Streaming is a set of conditions:

• * Input data is so large that it cannot fit into memory
• * Have to solve a problem on it using one (or a few) passes
• * Maintain a “sketch”, a data structure much smaller than the input which is easily updated but retains important information
##### Majority Voting Problem

Election with large number n of voters. Each can write in one arbitrary name as their vote The election is won by a candidate with greater than n/2 votes (strict majority) How to find the winner using very little internal storage?

#### Solutions

In a pass where a non-winner is the current candidate, votes for the winner will not be counted for the winner later. However, throwing away that vote along with the candidate preserves a total $> \frac{n^'}{2}$ the true winner has.

• count = 0
• candidate = None
• for vote in stream:
• if count == 0:
• candidate = vote
• if candidate == vote:
• count = count + 1
• else:
• count = count - 1
• second pass through stream to count total votes and verify a winner exists
##### Straggler Detection Problem

An office building has one entrance with a guard. Most workers arrive in the morning. They may go out for lunch or breaks. They leave in the evening. The guard wants to know who is still in the building. (not how many, but the identities)
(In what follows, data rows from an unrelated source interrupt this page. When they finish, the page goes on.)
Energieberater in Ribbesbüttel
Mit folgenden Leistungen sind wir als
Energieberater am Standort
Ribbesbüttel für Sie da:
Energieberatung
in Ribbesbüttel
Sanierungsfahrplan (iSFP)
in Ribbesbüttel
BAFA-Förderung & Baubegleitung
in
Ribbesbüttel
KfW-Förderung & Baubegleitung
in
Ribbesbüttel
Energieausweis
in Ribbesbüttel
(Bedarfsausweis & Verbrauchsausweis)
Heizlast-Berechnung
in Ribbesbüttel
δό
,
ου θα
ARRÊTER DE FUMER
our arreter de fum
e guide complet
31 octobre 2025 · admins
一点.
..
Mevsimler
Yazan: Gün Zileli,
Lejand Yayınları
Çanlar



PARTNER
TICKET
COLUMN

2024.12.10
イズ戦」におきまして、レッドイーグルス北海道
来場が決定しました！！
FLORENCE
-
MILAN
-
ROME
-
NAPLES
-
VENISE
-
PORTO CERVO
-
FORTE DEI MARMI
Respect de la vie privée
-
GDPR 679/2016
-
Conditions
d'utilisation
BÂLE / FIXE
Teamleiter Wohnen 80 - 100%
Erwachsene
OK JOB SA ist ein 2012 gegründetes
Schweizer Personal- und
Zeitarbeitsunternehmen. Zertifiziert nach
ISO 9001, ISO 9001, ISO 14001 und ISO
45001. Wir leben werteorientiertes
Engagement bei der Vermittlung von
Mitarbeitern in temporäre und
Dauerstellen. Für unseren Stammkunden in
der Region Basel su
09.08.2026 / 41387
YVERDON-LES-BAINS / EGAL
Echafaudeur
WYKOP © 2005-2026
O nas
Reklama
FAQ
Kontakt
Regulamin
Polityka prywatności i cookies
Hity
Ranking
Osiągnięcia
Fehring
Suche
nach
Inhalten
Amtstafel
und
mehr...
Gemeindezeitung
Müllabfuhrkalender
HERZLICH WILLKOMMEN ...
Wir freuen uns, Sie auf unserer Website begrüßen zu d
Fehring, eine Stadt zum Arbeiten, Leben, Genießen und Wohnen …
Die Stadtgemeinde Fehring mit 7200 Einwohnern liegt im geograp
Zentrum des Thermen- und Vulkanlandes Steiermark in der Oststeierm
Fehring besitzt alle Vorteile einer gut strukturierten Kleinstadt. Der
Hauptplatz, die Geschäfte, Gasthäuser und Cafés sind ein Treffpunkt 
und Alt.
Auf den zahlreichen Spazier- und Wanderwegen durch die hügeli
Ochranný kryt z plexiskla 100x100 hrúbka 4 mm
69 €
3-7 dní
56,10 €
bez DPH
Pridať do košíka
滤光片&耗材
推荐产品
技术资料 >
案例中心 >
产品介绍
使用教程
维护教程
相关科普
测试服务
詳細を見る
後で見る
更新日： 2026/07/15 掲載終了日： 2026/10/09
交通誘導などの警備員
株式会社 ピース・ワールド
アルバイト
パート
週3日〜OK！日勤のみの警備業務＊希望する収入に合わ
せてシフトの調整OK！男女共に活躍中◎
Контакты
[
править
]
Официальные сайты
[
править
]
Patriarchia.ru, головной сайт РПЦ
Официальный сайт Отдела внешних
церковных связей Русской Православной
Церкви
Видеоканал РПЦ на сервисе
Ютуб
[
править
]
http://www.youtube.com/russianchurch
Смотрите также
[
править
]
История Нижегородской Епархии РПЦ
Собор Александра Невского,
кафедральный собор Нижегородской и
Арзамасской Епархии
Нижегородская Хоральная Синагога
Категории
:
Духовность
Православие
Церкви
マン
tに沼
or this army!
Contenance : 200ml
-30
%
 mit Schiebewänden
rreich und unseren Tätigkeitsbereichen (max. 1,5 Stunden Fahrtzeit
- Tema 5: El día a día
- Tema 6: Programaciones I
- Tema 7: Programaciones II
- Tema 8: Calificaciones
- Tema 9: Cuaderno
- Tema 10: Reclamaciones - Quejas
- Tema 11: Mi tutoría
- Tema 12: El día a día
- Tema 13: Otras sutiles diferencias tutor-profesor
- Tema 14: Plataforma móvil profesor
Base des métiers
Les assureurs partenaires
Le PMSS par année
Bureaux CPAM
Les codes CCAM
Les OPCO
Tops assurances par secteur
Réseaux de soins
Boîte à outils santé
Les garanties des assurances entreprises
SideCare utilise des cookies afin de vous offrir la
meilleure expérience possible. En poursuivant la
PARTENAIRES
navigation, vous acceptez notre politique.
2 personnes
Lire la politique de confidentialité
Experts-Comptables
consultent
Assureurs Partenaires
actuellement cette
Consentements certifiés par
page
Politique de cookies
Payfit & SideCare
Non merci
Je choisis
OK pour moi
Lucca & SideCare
This is a dynamic set problem with add and remove operations. When the set is small, need to report all of its elements.

#### Easier version

How to identify the missing number from 1-100 out of the remaining 99?

• * missing one = $\left[ \sum_{i = 1}^{100} i \right] - \left[ \sum x \right]$ for inputs x

#### Invertible Bloom Filter

Use an IBF to keep track during the day. Then at the end of the day use the IBF's decode() function.